• [WHAT YOU HAVE TO DO]
From the listing below, reproduce every line between the line holding "Contained here are" and the line holding "0.022449, 0.990665, -0.004502]]", inclusive, character for character. Leave out the picture lines.

• [STORED DATA]
- - -
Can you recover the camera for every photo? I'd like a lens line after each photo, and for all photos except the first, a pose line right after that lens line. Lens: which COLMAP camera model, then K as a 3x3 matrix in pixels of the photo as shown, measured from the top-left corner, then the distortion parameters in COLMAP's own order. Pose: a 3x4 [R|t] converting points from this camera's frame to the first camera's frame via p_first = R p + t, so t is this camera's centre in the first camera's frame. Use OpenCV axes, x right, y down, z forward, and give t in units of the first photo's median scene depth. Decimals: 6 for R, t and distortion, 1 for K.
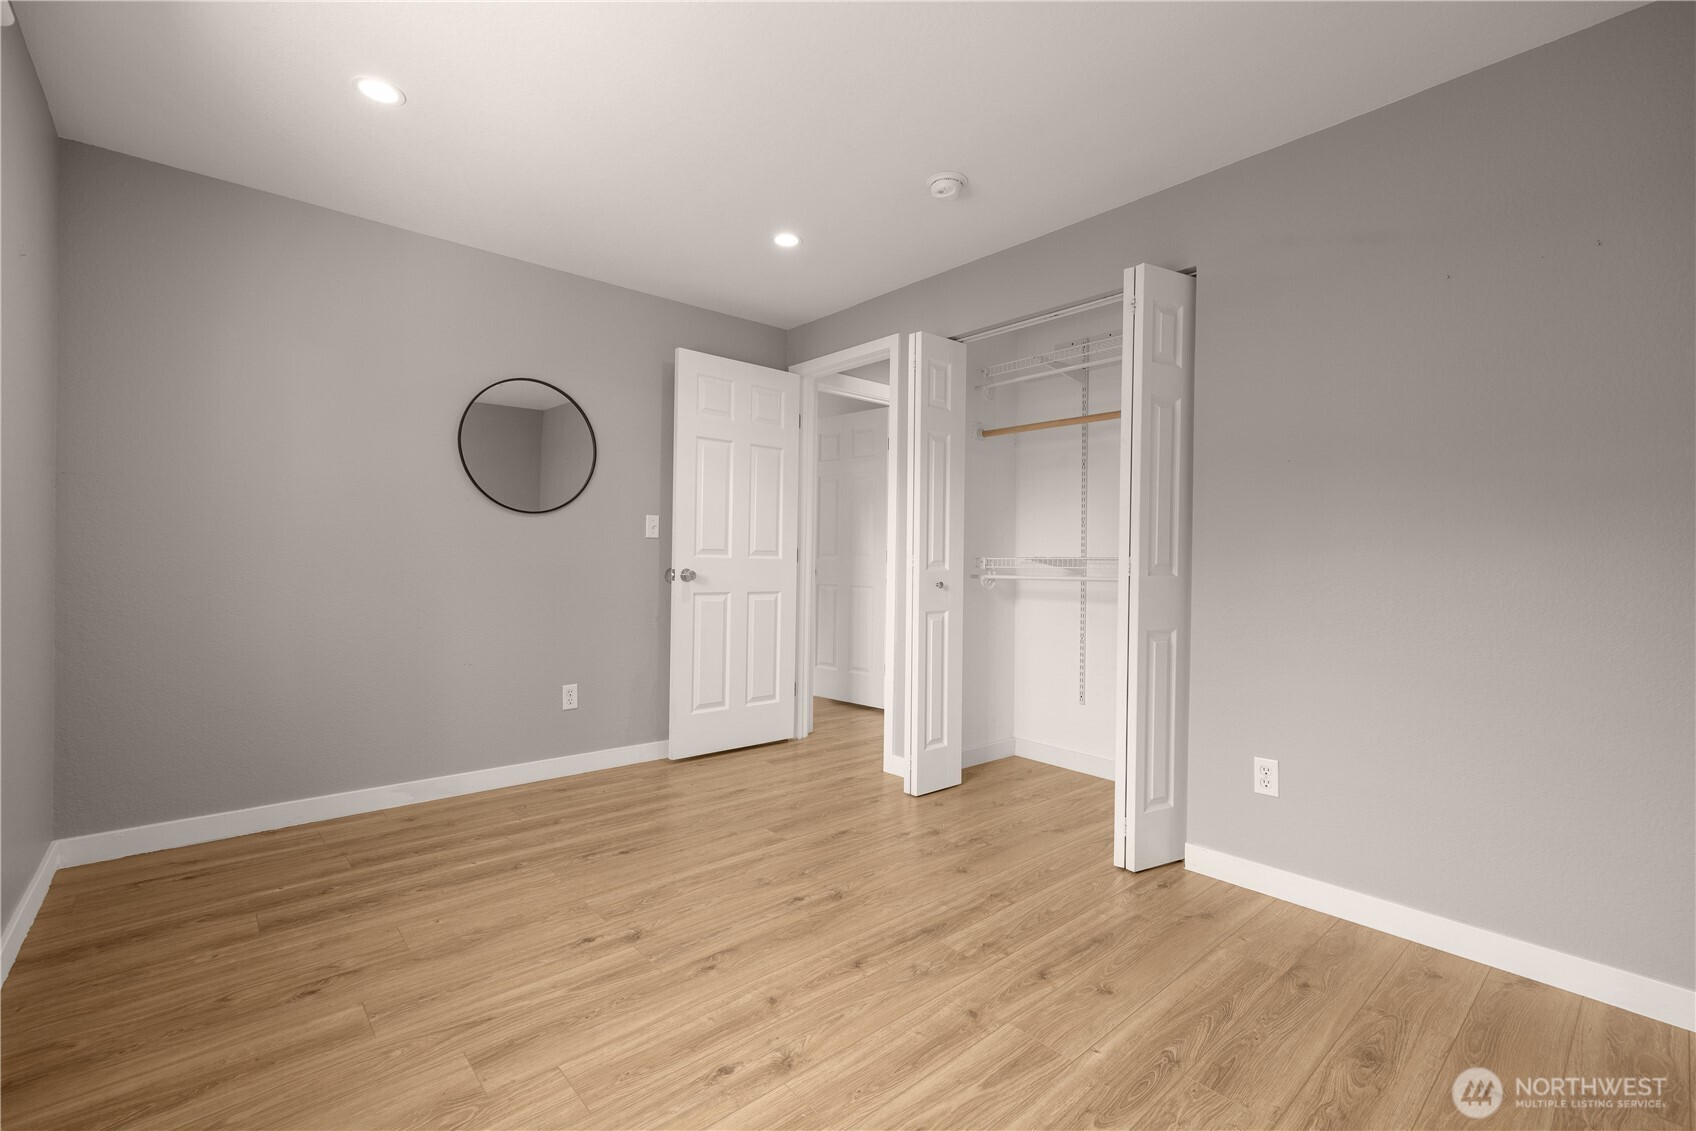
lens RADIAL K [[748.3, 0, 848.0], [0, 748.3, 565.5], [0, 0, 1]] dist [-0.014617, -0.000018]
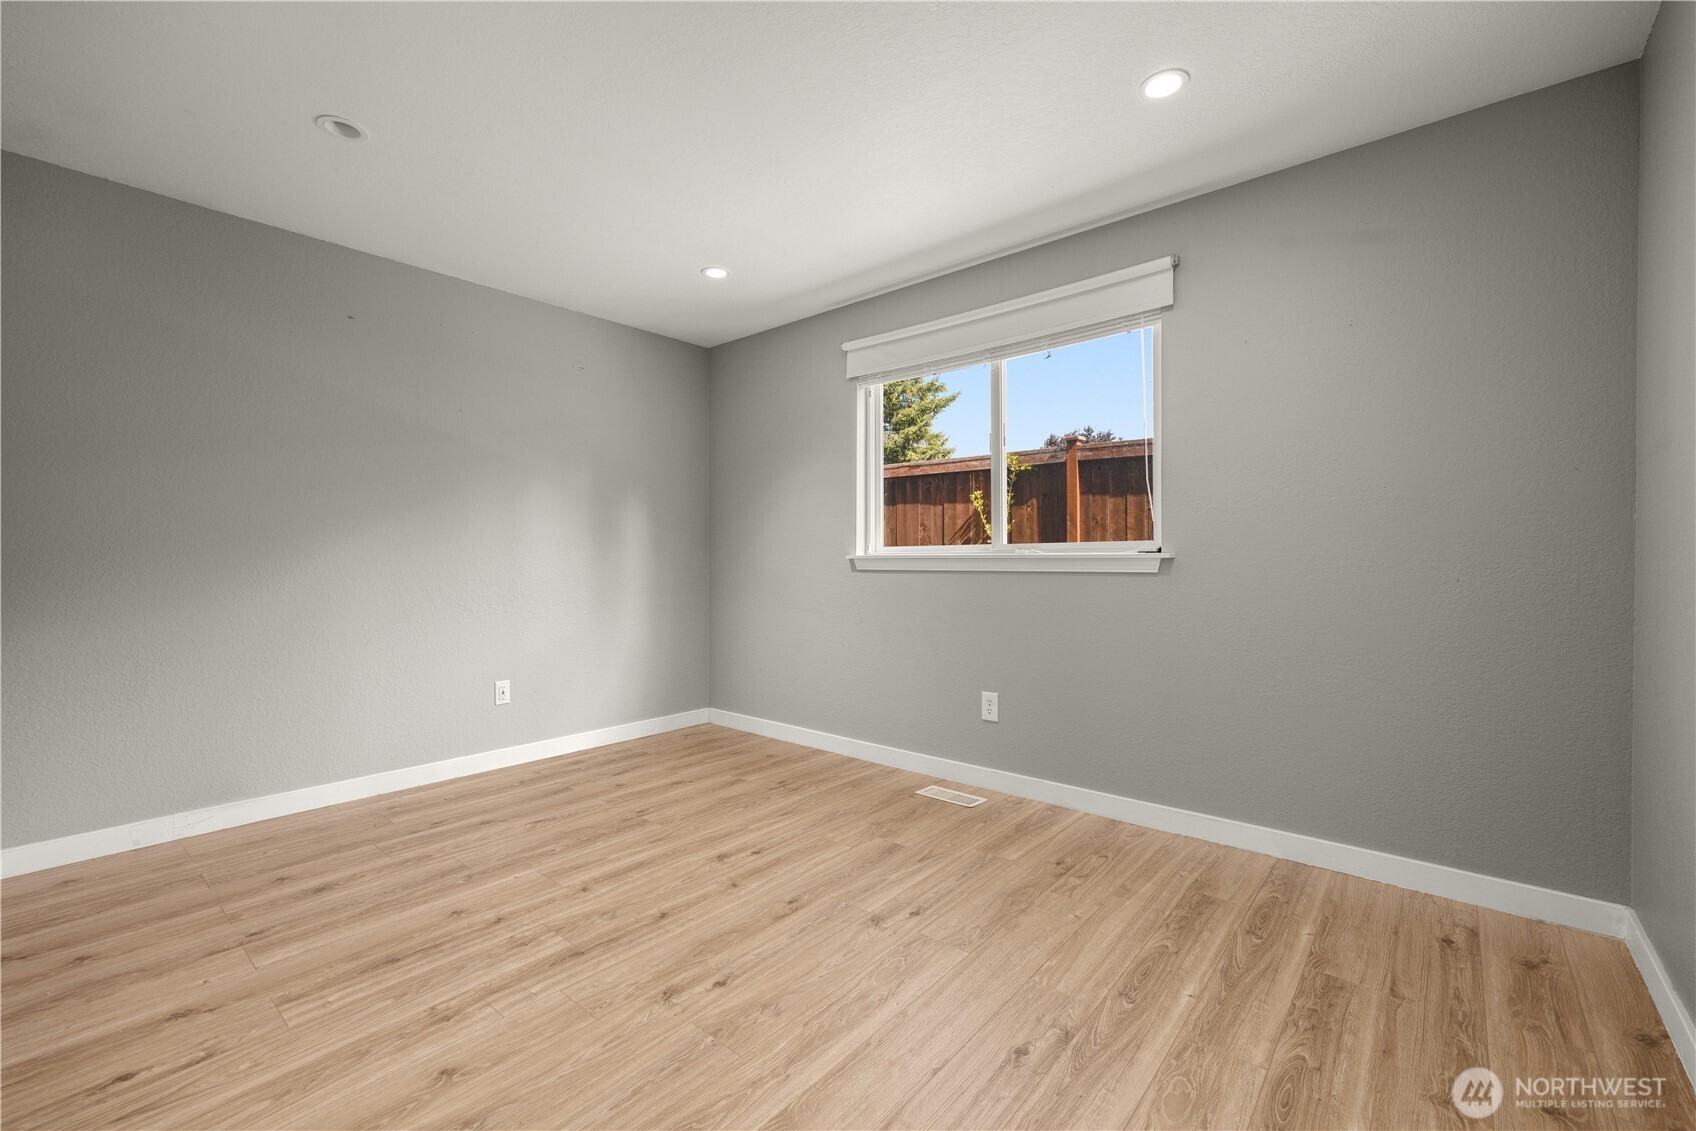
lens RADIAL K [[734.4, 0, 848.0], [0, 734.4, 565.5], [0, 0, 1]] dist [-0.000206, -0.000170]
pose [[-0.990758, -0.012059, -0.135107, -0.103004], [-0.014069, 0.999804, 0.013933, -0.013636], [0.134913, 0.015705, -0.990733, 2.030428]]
- - -
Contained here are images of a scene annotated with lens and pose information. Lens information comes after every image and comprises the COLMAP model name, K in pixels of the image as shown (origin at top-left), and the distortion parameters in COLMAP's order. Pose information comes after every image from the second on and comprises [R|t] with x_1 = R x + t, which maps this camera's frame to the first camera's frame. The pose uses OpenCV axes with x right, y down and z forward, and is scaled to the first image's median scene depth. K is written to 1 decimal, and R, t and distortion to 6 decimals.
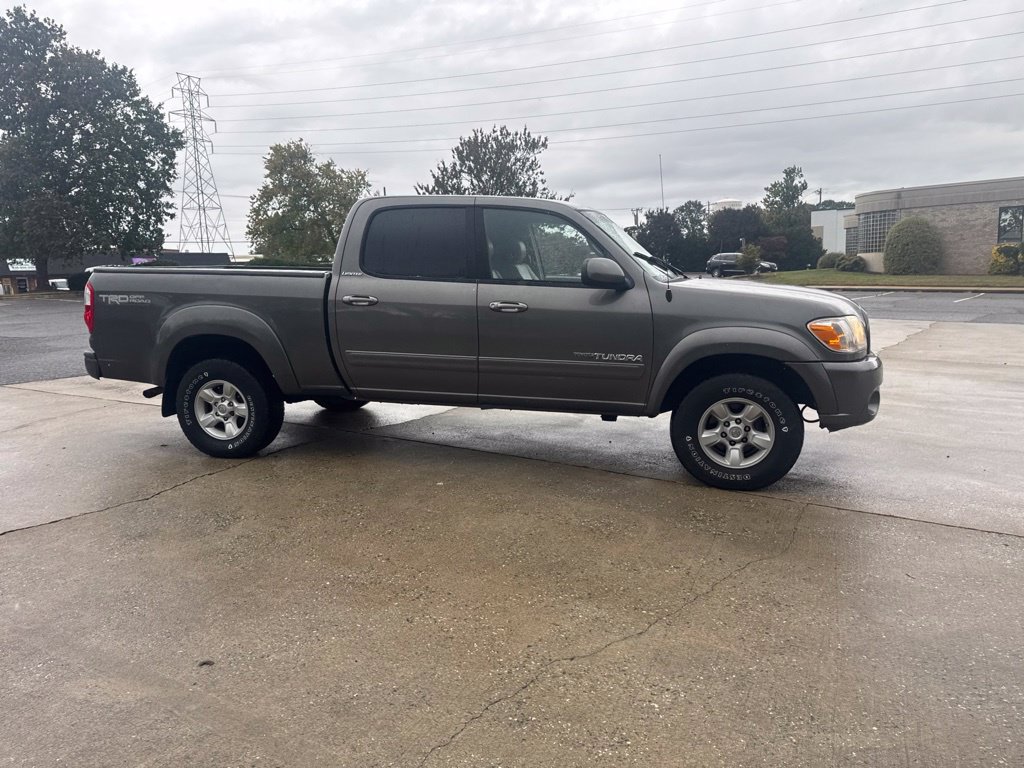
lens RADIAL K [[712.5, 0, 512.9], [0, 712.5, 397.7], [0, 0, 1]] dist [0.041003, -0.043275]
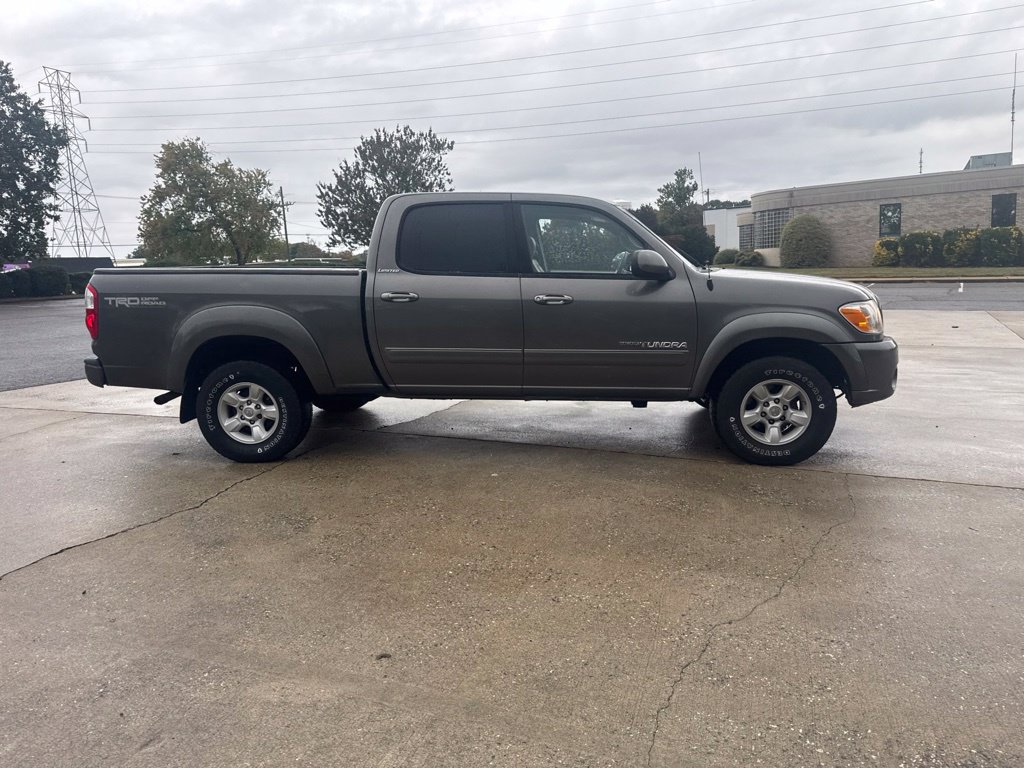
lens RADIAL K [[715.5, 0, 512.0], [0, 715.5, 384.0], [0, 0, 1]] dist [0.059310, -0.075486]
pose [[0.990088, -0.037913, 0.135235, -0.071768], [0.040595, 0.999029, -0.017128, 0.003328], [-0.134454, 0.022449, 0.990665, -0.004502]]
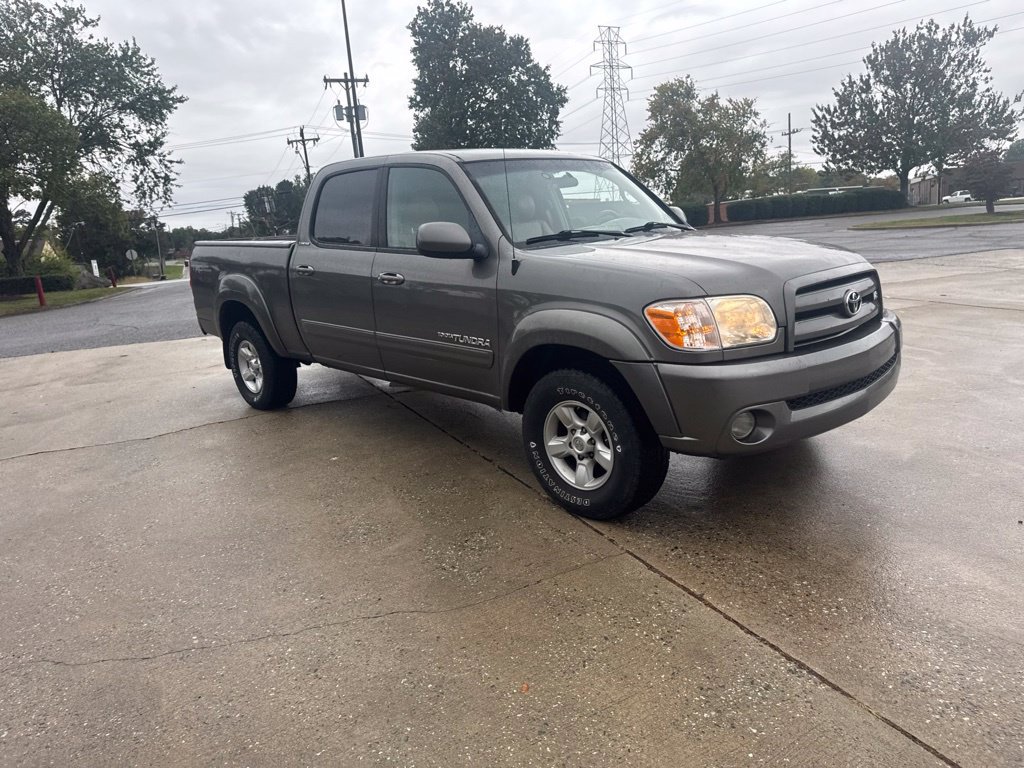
- - -
• [REPLY TO THE TASK]
Contained here are images of a scene annotated with lens and pose information. Lens information comes after every image and comprises the COLMAP model name, K in pixels of the image as shown (origin at top-left), and the distortion parameters in COLMAP's order. Pose information comes after every image from the second on and comprises [R|t] with x_1 = R x + t, which maps this camera's frame to the first camera's frame. The pose uses OpenCV axes with x right, y down and z forward, and is scaled to the first image's median scene depth. K is written to 1 decimal, and R, t and distortion to 6 decimals.
lens RADIAL K [[712.5, 0, 512.9], [0, 712.5, 397.7], [0, 0, 1]] dist [0.041003, -0.043275]
lens RADIAL K [[715.5, 0, 512.0], [0, 715.5, 384.0], [0, 0, 1]] dist [0.059310, -0.075486]
pose [[0.990088, -0.037913, 0.135235, -0.071768], [0.040595, 0.999029, -0.017128, 0.003328], [-0.134454, 0.022449, 0.990665, -0.004502]]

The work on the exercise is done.